### Supplied entries ###

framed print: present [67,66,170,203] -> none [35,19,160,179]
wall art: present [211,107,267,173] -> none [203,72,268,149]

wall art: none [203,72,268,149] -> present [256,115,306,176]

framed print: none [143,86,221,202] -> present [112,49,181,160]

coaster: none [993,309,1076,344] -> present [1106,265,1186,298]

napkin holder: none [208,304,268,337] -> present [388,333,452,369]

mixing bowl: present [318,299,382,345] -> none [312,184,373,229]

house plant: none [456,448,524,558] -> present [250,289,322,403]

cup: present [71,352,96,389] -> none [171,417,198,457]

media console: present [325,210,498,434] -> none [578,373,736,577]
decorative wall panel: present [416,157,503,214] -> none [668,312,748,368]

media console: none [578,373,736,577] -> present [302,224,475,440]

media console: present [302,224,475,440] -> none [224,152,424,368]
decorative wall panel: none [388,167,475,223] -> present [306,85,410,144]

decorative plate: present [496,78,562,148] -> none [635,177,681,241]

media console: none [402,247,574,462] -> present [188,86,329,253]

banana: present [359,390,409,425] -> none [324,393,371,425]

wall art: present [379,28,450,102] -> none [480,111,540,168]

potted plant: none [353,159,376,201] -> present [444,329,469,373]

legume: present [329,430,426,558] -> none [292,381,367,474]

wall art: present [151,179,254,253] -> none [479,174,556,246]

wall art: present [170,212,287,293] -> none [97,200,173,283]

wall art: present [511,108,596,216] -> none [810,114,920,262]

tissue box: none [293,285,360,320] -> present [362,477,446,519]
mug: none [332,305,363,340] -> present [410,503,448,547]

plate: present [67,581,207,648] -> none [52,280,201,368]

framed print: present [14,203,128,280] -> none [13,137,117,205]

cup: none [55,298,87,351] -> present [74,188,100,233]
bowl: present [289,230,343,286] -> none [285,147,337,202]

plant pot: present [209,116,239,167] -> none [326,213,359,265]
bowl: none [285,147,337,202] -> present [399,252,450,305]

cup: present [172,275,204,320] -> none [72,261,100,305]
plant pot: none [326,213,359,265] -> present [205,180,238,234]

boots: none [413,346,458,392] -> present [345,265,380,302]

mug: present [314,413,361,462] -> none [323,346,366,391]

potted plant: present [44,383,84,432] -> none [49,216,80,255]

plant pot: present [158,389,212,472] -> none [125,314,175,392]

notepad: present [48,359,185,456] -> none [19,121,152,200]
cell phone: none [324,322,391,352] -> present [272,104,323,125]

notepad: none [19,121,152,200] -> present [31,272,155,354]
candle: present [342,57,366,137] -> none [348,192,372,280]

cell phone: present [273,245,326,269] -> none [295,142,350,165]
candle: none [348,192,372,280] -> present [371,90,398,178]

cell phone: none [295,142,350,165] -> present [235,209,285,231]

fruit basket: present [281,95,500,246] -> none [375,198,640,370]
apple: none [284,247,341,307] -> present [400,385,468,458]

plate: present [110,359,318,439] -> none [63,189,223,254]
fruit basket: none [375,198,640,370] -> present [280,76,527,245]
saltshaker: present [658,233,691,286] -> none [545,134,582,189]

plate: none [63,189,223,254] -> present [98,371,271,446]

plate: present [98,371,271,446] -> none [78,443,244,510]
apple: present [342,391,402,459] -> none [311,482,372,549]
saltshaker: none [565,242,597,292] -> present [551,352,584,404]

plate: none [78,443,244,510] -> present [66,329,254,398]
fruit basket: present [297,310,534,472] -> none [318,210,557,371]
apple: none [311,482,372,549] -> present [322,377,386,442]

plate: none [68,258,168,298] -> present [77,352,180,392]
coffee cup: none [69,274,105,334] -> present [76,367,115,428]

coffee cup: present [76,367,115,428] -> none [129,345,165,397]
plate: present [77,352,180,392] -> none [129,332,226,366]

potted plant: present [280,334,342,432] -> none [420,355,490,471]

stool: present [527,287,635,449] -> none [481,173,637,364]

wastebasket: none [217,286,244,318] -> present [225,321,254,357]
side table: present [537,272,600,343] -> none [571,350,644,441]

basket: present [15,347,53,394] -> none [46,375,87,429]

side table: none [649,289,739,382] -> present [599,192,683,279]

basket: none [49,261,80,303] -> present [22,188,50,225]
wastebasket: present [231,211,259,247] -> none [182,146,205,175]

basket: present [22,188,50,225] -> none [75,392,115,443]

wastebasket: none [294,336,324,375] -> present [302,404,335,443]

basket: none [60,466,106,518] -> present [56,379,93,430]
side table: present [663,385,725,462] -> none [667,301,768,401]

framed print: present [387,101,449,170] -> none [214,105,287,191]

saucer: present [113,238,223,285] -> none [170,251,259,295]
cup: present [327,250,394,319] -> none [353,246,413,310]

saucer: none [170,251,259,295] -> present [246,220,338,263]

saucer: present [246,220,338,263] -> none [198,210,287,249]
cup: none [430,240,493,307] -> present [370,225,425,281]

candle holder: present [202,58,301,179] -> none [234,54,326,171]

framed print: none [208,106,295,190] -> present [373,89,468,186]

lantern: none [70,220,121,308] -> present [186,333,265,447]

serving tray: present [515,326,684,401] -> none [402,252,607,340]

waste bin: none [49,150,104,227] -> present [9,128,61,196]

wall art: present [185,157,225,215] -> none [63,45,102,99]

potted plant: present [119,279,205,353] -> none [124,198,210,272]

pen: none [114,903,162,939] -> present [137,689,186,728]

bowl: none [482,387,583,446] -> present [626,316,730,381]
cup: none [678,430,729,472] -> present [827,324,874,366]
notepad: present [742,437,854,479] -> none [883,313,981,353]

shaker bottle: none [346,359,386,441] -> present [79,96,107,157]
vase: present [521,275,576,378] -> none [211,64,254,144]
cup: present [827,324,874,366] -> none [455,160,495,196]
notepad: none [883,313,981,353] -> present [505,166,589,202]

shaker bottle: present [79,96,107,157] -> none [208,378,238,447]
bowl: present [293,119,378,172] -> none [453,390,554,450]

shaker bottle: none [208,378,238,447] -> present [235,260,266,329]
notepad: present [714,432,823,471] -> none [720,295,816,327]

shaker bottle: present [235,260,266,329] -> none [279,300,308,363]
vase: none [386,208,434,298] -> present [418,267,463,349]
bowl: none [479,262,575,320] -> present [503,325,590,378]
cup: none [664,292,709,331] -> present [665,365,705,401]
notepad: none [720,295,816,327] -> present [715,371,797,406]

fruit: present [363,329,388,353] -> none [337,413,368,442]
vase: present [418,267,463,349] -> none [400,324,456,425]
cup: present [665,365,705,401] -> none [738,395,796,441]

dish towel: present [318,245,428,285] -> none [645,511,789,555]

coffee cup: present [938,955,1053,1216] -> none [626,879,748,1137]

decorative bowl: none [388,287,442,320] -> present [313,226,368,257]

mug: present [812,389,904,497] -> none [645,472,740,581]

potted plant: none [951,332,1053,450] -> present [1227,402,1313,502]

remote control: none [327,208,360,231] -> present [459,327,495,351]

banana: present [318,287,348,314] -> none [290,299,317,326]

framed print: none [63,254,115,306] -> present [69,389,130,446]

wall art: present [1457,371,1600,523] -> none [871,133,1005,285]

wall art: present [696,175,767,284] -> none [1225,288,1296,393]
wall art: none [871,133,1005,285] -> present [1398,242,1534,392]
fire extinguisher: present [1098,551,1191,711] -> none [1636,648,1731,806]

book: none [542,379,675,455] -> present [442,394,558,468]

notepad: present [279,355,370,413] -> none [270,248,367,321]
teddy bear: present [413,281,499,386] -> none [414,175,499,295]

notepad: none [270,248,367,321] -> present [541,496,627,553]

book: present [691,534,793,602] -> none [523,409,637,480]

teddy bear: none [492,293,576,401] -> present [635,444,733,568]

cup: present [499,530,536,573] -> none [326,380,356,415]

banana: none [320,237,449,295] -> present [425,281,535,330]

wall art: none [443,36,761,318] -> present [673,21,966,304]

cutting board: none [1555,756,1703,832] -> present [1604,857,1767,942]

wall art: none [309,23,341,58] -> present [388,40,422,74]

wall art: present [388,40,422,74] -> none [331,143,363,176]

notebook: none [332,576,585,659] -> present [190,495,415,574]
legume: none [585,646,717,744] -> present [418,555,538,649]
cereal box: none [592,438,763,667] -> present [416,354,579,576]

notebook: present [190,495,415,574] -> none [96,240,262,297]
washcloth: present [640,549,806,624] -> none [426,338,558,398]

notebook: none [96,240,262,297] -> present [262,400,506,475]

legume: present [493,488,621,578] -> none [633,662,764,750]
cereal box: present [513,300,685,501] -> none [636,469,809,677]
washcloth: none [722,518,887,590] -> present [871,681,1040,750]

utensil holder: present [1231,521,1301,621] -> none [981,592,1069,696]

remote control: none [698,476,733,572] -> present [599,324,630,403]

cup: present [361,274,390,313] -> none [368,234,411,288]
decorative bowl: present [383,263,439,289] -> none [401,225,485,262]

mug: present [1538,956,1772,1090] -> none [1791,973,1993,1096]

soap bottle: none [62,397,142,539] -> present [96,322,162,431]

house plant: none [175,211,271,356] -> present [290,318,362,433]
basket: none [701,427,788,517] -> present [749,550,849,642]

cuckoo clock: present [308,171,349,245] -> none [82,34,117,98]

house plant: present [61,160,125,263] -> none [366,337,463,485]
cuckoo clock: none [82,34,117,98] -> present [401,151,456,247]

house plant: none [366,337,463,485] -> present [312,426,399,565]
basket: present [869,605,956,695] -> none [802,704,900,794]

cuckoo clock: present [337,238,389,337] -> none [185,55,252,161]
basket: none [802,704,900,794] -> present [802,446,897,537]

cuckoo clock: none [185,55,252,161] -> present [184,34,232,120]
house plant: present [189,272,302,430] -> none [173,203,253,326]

###

» **Work to complete**
Output the lines above between the one holding "wall art: none [203,72,268,149]" and the one holding "napkin holder: none", inclusive, with nothing before or after them.

» **Task solution**
wall art: none [203,72,268,149] -> present [256,115,306,176]

framed print: none [143,86,221,202] -> present [112,49,181,160]

coaster: none [993,309,1076,344] -> present [1106,265,1186,298]

napkin holder: none [208,304,268,337] -> present [388,333,452,369]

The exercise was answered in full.